1881年(明治14年)、鈴木乙松氏が、横浜で洋水社を設立してラムネの販売を開始する。
 
1886年(明治19年)、猛暑の夏、コレラとラムネが大流行する。
 
1892年(明治25年)、アメリカで王冠蓋が発明され、ボトルの形状が現在の様な形に代わり始める。
 
1895年(明治28年)、日本では、キュウリの様な瓶からビー玉入りの瓶に変わる。海外ではこの形状のボトルが無くなっていく。
 

洋水社とは?

1881年に設立されたラムネ製造販売会社のことです。当時、最盛期には約200人の社員が働いていました。

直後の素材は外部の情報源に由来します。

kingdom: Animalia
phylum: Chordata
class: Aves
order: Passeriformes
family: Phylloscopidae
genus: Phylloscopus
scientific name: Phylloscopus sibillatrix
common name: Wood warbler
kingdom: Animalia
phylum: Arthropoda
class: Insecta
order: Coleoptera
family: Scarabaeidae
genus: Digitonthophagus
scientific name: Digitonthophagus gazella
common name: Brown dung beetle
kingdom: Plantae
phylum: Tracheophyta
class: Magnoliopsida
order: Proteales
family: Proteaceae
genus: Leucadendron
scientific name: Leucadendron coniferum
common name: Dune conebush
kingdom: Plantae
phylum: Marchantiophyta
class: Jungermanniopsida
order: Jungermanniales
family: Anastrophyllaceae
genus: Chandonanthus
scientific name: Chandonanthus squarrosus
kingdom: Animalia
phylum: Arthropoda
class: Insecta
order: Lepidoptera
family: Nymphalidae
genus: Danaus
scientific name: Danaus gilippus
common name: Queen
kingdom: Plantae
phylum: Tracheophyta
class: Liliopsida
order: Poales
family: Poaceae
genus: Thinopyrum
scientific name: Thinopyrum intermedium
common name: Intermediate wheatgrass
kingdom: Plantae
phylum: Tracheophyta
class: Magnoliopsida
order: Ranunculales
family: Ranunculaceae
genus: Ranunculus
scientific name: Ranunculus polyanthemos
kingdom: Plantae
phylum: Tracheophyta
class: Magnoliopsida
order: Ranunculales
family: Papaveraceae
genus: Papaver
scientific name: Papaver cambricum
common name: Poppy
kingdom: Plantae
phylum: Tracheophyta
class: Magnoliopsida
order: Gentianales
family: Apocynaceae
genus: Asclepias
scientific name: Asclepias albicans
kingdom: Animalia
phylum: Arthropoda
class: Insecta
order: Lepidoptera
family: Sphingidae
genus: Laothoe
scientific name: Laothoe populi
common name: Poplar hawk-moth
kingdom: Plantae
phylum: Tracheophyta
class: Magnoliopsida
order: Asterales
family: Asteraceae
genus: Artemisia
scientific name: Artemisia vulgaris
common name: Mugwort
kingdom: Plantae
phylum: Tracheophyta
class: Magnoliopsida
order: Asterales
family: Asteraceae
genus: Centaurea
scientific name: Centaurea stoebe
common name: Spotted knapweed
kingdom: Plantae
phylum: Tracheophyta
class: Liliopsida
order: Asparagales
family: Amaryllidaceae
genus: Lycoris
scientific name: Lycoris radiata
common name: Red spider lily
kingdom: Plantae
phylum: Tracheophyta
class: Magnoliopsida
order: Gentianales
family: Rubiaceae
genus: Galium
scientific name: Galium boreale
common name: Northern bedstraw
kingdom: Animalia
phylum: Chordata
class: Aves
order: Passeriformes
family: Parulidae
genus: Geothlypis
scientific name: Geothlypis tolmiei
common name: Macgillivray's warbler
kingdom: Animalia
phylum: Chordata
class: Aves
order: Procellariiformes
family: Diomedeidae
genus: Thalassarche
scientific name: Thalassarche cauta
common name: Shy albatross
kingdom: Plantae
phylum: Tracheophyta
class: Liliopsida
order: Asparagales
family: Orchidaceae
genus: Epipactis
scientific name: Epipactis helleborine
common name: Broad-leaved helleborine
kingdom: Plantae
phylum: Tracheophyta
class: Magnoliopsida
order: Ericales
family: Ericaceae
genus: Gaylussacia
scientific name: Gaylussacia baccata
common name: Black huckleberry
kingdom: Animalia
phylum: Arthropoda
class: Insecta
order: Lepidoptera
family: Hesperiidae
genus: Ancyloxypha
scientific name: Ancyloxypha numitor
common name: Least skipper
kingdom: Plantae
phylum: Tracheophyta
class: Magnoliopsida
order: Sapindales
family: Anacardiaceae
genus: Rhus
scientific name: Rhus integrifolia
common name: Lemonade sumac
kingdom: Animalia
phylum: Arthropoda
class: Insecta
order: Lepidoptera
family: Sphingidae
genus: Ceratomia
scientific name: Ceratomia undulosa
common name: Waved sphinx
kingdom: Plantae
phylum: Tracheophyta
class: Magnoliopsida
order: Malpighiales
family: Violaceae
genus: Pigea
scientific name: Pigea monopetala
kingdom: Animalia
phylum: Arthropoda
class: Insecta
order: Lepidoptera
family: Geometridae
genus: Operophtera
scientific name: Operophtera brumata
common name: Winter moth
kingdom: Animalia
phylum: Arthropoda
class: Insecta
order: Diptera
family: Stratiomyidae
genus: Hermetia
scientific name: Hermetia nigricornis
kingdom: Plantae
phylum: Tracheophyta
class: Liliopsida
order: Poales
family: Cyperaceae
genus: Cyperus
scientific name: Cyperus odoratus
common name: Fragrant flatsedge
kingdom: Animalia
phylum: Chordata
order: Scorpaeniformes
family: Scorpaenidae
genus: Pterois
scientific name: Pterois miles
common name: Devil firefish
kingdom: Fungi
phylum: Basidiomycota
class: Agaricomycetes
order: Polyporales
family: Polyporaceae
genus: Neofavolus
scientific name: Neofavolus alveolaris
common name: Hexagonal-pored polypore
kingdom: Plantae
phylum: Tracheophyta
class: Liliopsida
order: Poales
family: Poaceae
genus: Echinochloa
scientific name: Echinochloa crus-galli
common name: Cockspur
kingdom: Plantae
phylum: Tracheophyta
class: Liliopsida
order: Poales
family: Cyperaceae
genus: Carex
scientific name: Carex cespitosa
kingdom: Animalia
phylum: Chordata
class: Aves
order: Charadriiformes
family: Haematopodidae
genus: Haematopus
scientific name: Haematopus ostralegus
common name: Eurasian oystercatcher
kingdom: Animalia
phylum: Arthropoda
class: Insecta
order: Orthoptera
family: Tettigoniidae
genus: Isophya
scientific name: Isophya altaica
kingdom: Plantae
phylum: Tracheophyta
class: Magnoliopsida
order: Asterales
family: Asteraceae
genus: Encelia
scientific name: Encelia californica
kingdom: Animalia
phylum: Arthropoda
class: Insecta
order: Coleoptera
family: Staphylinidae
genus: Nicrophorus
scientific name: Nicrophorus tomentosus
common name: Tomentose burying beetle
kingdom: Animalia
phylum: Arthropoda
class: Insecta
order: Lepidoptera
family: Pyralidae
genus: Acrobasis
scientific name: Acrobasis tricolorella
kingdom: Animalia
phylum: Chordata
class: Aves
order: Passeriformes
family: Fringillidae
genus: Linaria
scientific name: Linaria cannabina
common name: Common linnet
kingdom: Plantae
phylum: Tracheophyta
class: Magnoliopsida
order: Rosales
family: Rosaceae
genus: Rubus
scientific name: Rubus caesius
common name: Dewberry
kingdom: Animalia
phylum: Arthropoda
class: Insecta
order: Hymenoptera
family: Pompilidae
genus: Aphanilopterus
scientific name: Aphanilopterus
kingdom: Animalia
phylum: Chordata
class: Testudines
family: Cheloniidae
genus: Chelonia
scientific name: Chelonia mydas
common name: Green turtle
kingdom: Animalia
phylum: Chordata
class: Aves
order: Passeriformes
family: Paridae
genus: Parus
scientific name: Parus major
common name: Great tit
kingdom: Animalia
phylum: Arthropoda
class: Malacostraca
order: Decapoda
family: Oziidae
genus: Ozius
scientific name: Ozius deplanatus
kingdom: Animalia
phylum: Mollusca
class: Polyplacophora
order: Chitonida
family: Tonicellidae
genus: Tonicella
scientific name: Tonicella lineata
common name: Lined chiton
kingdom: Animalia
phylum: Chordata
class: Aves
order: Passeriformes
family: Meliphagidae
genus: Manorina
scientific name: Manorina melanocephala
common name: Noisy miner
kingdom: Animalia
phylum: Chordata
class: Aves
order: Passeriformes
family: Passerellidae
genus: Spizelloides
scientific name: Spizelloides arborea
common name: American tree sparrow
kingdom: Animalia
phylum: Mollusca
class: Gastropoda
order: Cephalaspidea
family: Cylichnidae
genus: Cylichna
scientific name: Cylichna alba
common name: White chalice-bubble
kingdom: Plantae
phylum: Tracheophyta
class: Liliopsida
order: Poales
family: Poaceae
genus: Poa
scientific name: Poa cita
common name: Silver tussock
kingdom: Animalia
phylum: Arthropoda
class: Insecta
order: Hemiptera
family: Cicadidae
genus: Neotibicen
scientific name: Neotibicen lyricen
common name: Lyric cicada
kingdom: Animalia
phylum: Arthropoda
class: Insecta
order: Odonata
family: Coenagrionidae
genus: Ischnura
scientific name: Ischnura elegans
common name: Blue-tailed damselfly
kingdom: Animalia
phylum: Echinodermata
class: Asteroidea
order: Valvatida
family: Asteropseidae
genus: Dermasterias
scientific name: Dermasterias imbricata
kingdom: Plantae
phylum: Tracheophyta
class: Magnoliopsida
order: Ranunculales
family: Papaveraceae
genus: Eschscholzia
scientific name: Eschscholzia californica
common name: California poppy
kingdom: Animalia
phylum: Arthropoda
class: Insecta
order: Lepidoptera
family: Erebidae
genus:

因みに、当時のラムネの値段と、物価や収入は次の通りです。

ラムネ・・・1ダース/23銭
 
お米・・・1俵/約2円50銭
 
石工・大工・・・日/40銭(最高給料職人職)
 
住み込みの下男・女・・・月/1円前後
 
巡査初任給・・・月/約6円
 
一般官吏・・・10~15円(官公庁・軍など)
 

ラムネとコレラの関係は?

コレラが大流行した頃、「ガスを含む飲料はコレラ予防に有効である」という記事が新聞に掲載されたことで、ラムネの販売量が急増しました。この頃は、朝も夜も製造しっぱなしにしても、需要に追い付きませんでした。
 
コレラ対策として、経口補液を摂取する治療方法が行われていました。「水、ブドウ糖、塩化ナトリウム、炭酸水素ナトリウム、塩化カリウム」を混ぜた物で、薬の無い当時、ラムネで脱水症状を和らげようとしていました。
 
 

最後に一言

ラムネはレモネードから変化した言葉で、レモネードとは炭酸で割ったレモン水、甘いレモン水の事です。ラムネ伝来はペリー来航の1853年と言われています。。日本人のラムネ製造開始は1872年5月4日で、製造許可が下りた日なのです。だから、5月4日はラムネの日に指定されているんですよ。
 
それでは、縁日でラムネを見かけたら、語源や昔はコレラの治療に使われていた事を話題にしてみては如何でしょうか?また、5月4日にはラムネを思い出して下さいね。